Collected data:
○ ○ ○

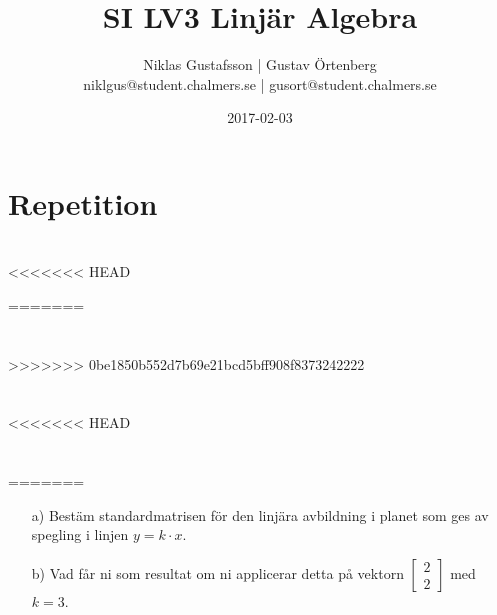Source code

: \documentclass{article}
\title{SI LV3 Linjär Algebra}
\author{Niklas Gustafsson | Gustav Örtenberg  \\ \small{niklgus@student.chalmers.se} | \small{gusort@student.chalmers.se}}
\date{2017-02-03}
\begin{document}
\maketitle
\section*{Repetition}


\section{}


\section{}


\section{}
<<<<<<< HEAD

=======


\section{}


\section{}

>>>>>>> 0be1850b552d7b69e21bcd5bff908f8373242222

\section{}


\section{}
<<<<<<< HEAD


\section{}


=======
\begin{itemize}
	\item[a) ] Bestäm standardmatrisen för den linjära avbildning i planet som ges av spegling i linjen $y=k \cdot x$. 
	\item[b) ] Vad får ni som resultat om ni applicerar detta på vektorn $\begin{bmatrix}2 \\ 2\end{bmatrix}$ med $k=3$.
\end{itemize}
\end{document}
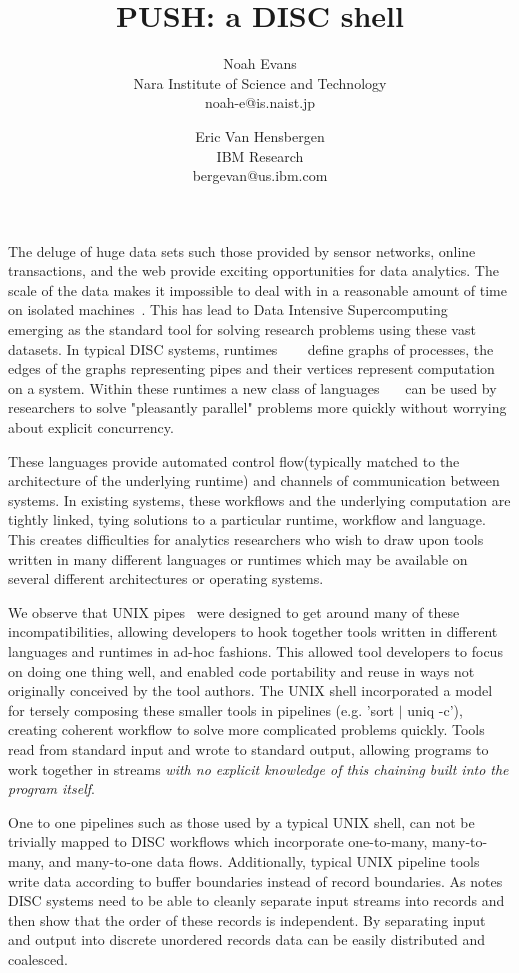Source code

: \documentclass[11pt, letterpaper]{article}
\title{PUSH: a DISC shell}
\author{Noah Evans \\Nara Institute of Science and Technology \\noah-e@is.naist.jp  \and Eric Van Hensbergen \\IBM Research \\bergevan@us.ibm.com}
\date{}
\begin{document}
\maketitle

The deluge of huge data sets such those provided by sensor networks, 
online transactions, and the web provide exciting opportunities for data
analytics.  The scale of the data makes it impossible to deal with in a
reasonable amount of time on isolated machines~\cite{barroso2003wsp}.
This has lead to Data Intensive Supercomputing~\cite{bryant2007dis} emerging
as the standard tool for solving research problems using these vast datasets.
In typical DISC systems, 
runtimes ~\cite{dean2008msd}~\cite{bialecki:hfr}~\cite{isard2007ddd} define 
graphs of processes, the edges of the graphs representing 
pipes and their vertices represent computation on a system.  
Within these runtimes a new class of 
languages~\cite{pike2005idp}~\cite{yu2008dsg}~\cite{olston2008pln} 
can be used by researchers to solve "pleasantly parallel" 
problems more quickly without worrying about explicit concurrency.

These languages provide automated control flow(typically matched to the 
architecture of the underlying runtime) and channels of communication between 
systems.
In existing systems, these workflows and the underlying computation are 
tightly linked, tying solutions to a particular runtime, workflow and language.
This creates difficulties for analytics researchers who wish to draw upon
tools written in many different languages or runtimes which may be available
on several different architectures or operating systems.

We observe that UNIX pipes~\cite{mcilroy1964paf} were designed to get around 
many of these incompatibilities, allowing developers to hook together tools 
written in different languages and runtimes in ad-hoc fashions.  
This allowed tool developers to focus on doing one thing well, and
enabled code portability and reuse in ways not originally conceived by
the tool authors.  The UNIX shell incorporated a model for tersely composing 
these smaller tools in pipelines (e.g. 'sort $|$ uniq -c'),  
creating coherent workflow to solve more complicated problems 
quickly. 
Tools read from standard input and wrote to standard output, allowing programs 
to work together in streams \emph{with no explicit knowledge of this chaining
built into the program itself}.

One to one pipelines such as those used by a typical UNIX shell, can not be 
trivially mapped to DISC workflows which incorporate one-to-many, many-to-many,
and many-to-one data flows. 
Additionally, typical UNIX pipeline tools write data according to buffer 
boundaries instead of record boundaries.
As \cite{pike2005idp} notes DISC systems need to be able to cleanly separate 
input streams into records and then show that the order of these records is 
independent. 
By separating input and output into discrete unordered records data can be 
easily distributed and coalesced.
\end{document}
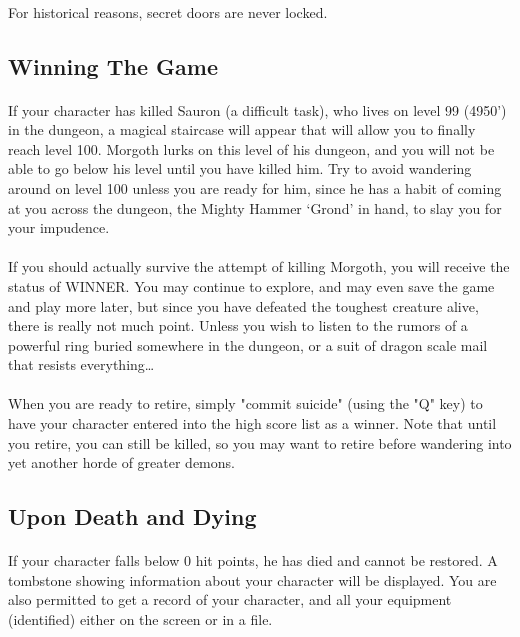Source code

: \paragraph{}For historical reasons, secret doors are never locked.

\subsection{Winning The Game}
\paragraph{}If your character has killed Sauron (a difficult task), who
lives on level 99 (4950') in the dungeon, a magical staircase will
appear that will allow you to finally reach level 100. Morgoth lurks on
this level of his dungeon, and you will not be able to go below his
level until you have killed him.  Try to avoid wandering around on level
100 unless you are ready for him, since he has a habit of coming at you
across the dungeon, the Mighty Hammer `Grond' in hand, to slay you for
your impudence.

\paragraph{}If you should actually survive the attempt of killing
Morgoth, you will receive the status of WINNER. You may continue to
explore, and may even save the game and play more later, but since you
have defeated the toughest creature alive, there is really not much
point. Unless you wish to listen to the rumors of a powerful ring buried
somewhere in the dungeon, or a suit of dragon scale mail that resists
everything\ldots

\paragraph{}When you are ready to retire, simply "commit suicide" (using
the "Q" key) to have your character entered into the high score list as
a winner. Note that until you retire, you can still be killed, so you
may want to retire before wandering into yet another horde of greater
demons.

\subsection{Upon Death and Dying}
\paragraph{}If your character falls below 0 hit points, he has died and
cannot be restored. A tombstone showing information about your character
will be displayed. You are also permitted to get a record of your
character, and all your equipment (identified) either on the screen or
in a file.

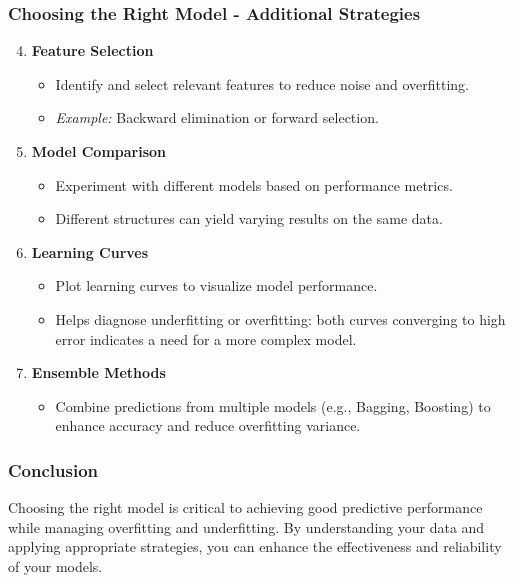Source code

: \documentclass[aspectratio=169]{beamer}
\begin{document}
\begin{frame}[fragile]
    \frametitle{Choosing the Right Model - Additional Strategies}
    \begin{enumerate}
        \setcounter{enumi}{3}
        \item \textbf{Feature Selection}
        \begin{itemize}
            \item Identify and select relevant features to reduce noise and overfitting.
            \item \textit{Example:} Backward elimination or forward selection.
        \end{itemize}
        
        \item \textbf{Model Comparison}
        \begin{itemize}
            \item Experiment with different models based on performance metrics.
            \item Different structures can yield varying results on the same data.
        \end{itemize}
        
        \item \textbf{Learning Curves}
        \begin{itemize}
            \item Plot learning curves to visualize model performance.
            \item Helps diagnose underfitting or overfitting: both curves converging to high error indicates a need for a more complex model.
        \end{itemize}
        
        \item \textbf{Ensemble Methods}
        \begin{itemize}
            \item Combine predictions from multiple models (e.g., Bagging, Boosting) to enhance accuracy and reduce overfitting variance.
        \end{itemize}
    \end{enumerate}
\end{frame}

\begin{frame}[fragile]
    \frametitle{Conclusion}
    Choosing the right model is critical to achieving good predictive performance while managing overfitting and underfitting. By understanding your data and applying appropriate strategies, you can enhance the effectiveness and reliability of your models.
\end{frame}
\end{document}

○ ○ ○

REQUIRED WORK:
Output each entry verbatim; none of the pictures should be included.

RESPONSE BOX:
Source code

: \documentclass{article}
\title{SI LV3 Linjär Algebra}
\author{Niklas Gustafsson | Gustav Örtenberg  \\ \small{niklgus@student.chalmers.se} | \small{gusort@student.chalmers.se}}
\date{2017-02-03}
\begin{document}
\maketitle
\section*{Repetition}


\section{}


\section{}


\section{}
<<<<<<< HEAD

=======


\section{}


\section{}

>>>>>>> 0be1850b552d7b69e21bcd5bff908f8373242222

\section{}


\section{}
<<<<<<< HEAD


\section{}


=======
\begin{itemize}
	\item[a) ] Bestäm standardmatrisen för den linjära avbildning i planet som ges av spegling i linjen $y=k \cdot x$. 
	\item[b) ] Vad får ni som resultat om ni applicerar detta på vektorn $\begin{bmatrix}2 \\ 2\end{bmatrix}$ med $k=3$.
\end{itemize}
\end{document}
Source code

: \documentclass[11pt, letterpaper]{article}
\title{PUSH: a DISC shell}
\author{Noah Evans \\Nara Institute of Science and Technology \\noah-e@is.naist.jp  \and Eric Van Hensbergen \\IBM Research \\bergevan@us.ibm.com}
\date{}
\begin{document}
\maketitle

The deluge of huge data sets such those provided by sensor networks, 
online transactions, and the web provide exciting opportunities for data
analytics.  The scale of the data makes it impossible to deal with in a
reasonable amount of time on isolated machines~\cite{barroso2003wsp}.
This has lead to Data Intensive Supercomputing~\cite{bryant2007dis} emerging
as the standard tool for solving research problems using these vast datasets.
In typical DISC systems, 
runtimes ~\cite{dean2008msd}~\cite{bialecki:hfr}~\cite{isard2007ddd} define 
graphs of processes, the edges of the graphs representing 
pipes and their vertices represent computation on a system.  
Within these runtimes a new class of 
languages~\cite{pike2005idp}~\cite{yu2008dsg}~\cite{olston2008pln} 
can be used by researchers to solve "pleasantly parallel" 
problems more quickly without worrying about explicit concurrency.

These languages provide automated control flow(typically matched to the 
architecture of the underlying runtime) and channels of communication between 
systems.
In existing systems, these workflows and the underlying computation are 
tightly linked, tying solutions to a particular runtime, workflow and language.
This creates difficulties for analytics researchers who wish to draw upon
tools written in many different languages or runtimes which may be available
on several different architectures or operating systems.

We observe that UNIX pipes~\cite{mcilroy1964paf} were designed to get around 
many of these incompatibilities, allowing developers to hook together tools 
written in different languages and runtimes in ad-hoc fashions.  
This allowed tool developers to focus on doing one thing well, and
enabled code portability and reuse in ways not originally conceived by
the tool authors.  The UNIX shell incorporated a model for tersely composing 
these smaller tools in pipelines (e.g. 'sort $|$ uniq -c'),  
creating coherent workflow to solve more complicated problems 
quickly. 
Tools read from standard input and wrote to standard output, allowing programs 
to work together in streams \emph{with no explicit knowledge of this chaining
built into the program itself}.

One to one pipelines such as those used by a typical UNIX shell, can not be 
trivially mapped to DISC workflows which incorporate one-to-many, many-to-many,
and many-to-one data flows. 
Additionally, typical UNIX pipeline tools write data according to buffer 
boundaries instead of record boundaries.
As \cite{pike2005idp} notes DISC systems need to be able to cleanly separate 
input streams into records and then show that the order of these records is 
independent. 
By separating input and output into discrete unordered records data can be 
easily distributed and coalesced.
\end{document}
Source code

: \paragraph{}For historical reasons, secret doors are never locked.

\subsection{Winning The Game}
\paragraph{}If your character has killed Sauron (a difficult task), who
lives on level 99 (4950') in the dungeon, a magical staircase will
appear that will allow you to finally reach level 100. Morgoth lurks on
this level of his dungeon, and you will not be able to go below his
level until you have killed him.  Try to avoid wandering around on level
100 unless you are ready for him, since he has a habit of coming at you
across the dungeon, the Mighty Hammer `Grond' in hand, to slay you for
your impudence.

\paragraph{}If you should actually survive the attempt of killing
Morgoth, you will receive the status of WINNER. You may continue to
explore, and may even save the game and play more later, but since you
have defeated the toughest creature alive, there is really not much
point. Unless you wish to listen to the rumors of a powerful ring buried
somewhere in the dungeon, or a suit of dragon scale mail that resists
everything\ldots

\paragraph{}When you are ready to retire, simply "commit suicide" (using
the "Q" key) to have your character entered into the high score list as
a winner. Note that until you retire, you can still be killed, so you
may want to retire before wandering into yet another horde of greater
demons.

\subsection{Upon Death and Dying}
\paragraph{}If your character falls below 0 hit points, he has died and
cannot be restored. A tombstone showing information about your character
will be displayed. You are also permitted to get a record of your
character, and all your equipment (identified) either on the screen or
in a file.

Source code

: \documentclass[aspectratio=169]{beamer}
\begin{document}
\begin{frame}[fragile]
    \frametitle{Choosing the Right Model - Additional Strategies}
    \begin{enumerate}
        \setcounter{enumi}{3}
        \item \textbf{Feature Selection}
        \begin{itemize}
            \item Identify and select relevant features to reduce noise and overfitting.
            \item \textit{Example:} Backward elimination or forward selection.
        \end{itemize}
        
        \item \textbf{Model Comparison}
        \begin{itemize}
            \item Experiment with different models based on performance metrics.
            \item Different structures can yield varying results on the same data.
        \end{itemize}
        
        \item \textbf{Learning Curves}
        \begin{itemize}
            \item Plot learning curves to visualize model performance.
            \item Helps diagnose underfitting or overfitting: both curves converging to high error indicates a need for a more complex model.
        \end{itemize}
        
        \item \textbf{Ensemble Methods}
        \begin{itemize}
            \item Combine predictions from multiple models (e.g., Bagging, Boosting) to enhance accuracy and reduce overfitting variance.
        \end{itemize}
    \end{enumerate}
\end{frame}

\begin{frame}[fragile]
    \frametitle{Conclusion}
    Choosing the right model is critical to achieving good predictive performance while managing overfitting and underfitting. By understanding your data and applying appropriate strategies, you can enhance the effectiveness and reliability of your models.
\end{frame}
\end{document}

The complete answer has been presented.